Stop the “Hate”

Counterprotesters hold signs during a White Lives Matter rally in Shelbyville, Tenn., Saturday, Oct. 28, 2017.

In a culture increasingly sensitive to the use of certain inflammatory words, one word is still often used in everyday conversation and political discourse – despite being arguably the most inflammatory four-letter term in the language. That word is hate.

All of us, it’s safe to assume, have casually invoked this epithet in many contexts. “I hate snow.” “I hate seafood.” “I hate staff meetings.” The charge escalates when directed against particular human organizations or individuals. “I hate hip-hop.” “I hate Big Oil.” “I hate Donald Trump.” “I hate Justin Trudeau.” On a personal level, nothing is more damaging to a relationship than the fatal utterance “I hate you”; in fact it’s rarely spoken to the same person without a prior declaration of “I love you,” which is why it’s so powerful. We say hate all the time, but what does it mean to truly feel it?

Today we have legal definitions of “hate crimes,” “hate speech,” and “hate groups,” and many held positions on a range of social issues are condemned as mere “hate,” as in the offhand putdown “Haters gonna hate.” Yet insofar as the word is defined as “viseral hostility” or “all-consuming antagonism,” it frequently seems misapplied. Someone who spray-paints a swastika on a synagogue or a mosque may well be motivated by abject hate, although ignorance, impulsiveness, mental illness or even intoxication could be other factors. A complex piece of legislation, however, or a public lecture or a nonfiction book on a controversial topic – carefully crafted language deployed in the service of selected ideas – are too dispassionate to really be characterized as hate. Such things may be perceived as offensive or objectionable, by some who read or hear them, but that isn’t the same as knowing the deepest psychological drives of their authors.

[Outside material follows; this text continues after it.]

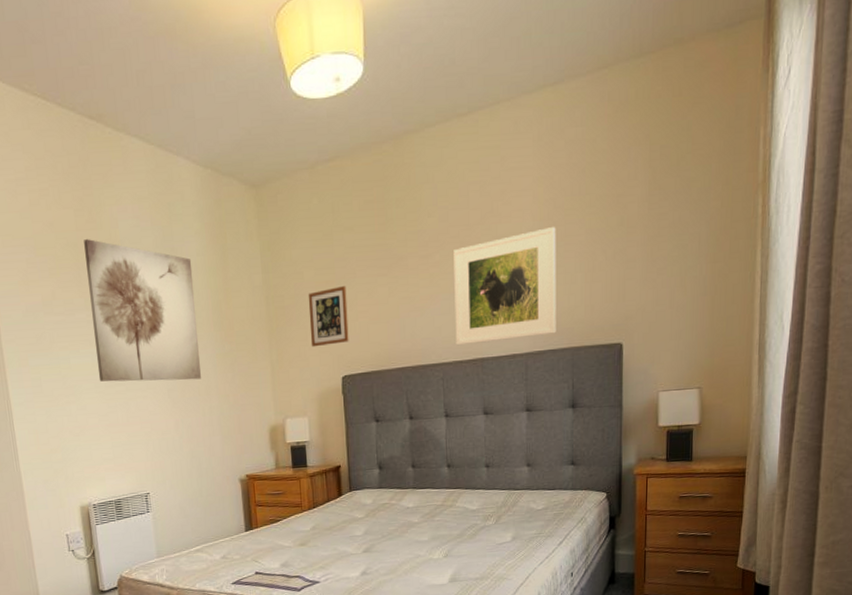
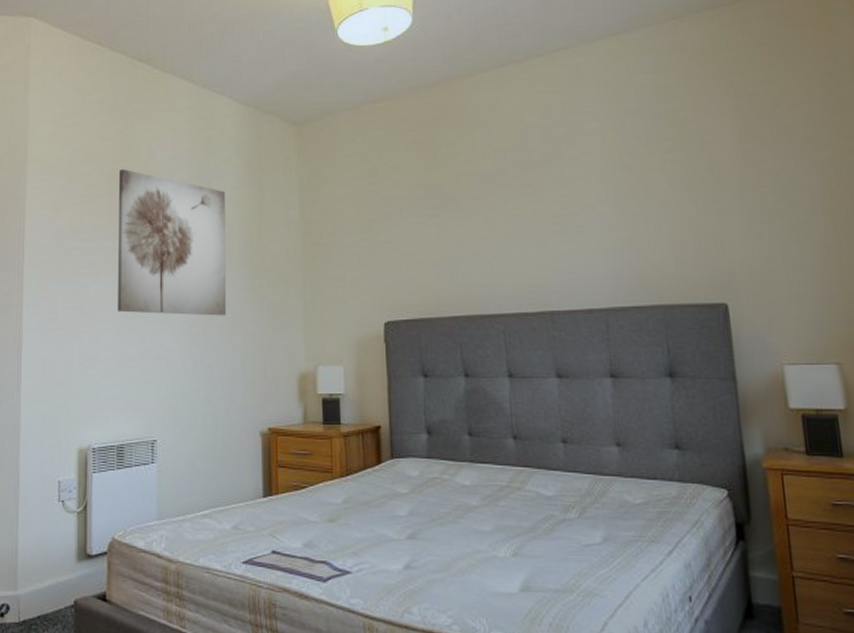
picture frame: present [308,286,349,347] -> none [348,225,393,288]
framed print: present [453,227,556,346] -> none [512,173,642,296]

Likewise, private groups that purport to defend Christianity, the traditional family, or men’s rights are sometimes accused of fomenting hate against outsiders, but they usually reject the allegation – promoting one thing, they’ll say, isn’t necessarily equivalent to denigrating another. Disagreement is not hate. Doubt is not hate. Disinterest is definitely not hate. Yet they’ve all been called so by critics, when the disagreement, doubt, or disinterest originate with an ideologically suspect party. One person’s reasonable argument is another’s blasphemy, or another’s obscenity, or another’s hate. “Hate” is a very general description leveled against a lot of very different attitudes. “Hate” makes no distinction between murderous rage and a social media post.

In his 2020 book The New Class War, Michael Lind distinguished several separate outlooks which are commonly lumped together:

A disturbed young man who is driven by internal compulsions to harrass and assault gay men is obviously different from a learned Orthodox Jewish rabbi who is kind to lesbians and gay men as individuals but opposes homosexuality, along with adultery, premarital sex, and masturbation, on theological grounds – but both are “homophobes.” A racist who opposes large-scale immigration because of its threat to the supposed ethnic purity of the national majority is obviously different from a non-racist trade unionist who thinks that immigrant numbers should be reduced to create tighter labor markets to the benefit of workers – but both are “xenophobes.” A Christian fundamentalist who believes that Muslims are infidels who will go to hell is obviously different from an atheist who believes that all religion is false – but both are “Islamophobes.”

Similar conflations of reflection and reaction are now categorized under the single umbrella of “hate.” This is a cheap and demeaning label to throw about so glibly, and unwarranted designations of it will only inspire the real thing. There’s been more than enough genuine, homicidal hate in the world for several thousand years. Let’s not add to that by dragging in other feelings which don’t meet the criteria, and which don’t do the damage.